Başkan Şengün, talepleri değerlendirmek üzere duruşmaya ara verdi.
Oğuztan: Psikolojik tedavi gördüm
Bu arada, mahkemeye tahliye talebine ilişkin dilekçe veren tutuklu sanık Ümit Oğuztan, basındaki haberler ve dün akşam 32. Gün programında yayınlanan Tuncay Güney'in beyanlarında yer alan işkence iddialarının "gerçeğin sesi" olduğunu belirtti.
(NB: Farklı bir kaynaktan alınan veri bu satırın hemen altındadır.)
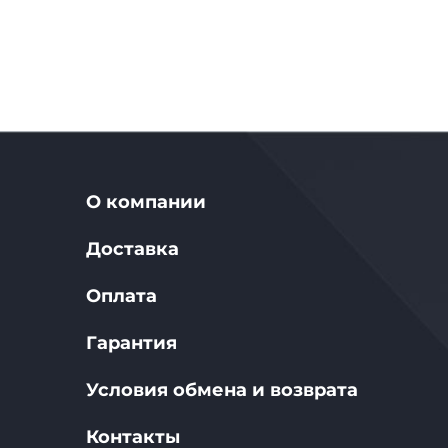
О компании
Доставка
Оплата
Гарантия
Условия обмена и возврата
Контакты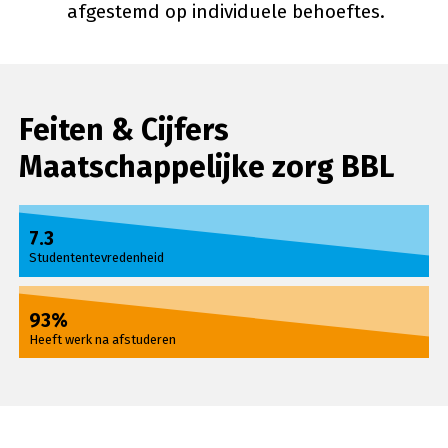
afgestemd op individuele behoeftes.
Feiten & Cijfers
Maatschappelijke zorg BBL
7.3
Studententevredenheid
93%
Heeft werk na afstuderen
Oğuztan, savunmasında bu konuyu "utanç içinde", özet olarak belirtmeye çalıştığını kaydederek, dilekçesinde şu ifadelere yer verdi:
"2001'de Organize Şube Müdürlüğü'nde yapılan sorgulamada, insanlık suçu olan işkence en ağır fiziki metotlarla uygulanmıştır. 10 gün sonra çıkartıldığım mahkeme tarafından serbest bırakıldıktan sonra Mansur Beyazyürek'in Nişantaşı'ndaki muayenehanesine giderek psikolojik tedavi gördüm. Sizler, söylenmeyeni anlayabilen, yazılmayanı da okuyabilecek engin deneyime sahip hakimler olduğunuz gibi bu toplumun bireyleri olarak da bu konu yani işkence gerçeği hakkında yeterli bilgi birikimine sahipsiniz. 53 yaşındaki bir insanın yaşadığı insanlık dışı ağır işkenceyi en küçük detayına kadar huzurlarınızda anlatmasının bile ne kadar tahripkar ve utanç verici bir durum olduğunu anlayacağınıza yürekten inanıyorum. Şahsıma yapılan işkence Tuncay Güney'e izletilerek ona psikolojik olarak da işkence yapılmış, bununla yetinilmeyerek Tuncay Güney'e de fiziki işkence uygulanmıştır."
Dilekçesinde "14 aydır tutuklu olduğunu, 1997'den beri başına gelmeyen kalmadığını ve bunun bedelini ödediğini" ifade eden Oğuztan, 32. Gün programının kayıtlarının istenmesini ve tahliyesini talep etti.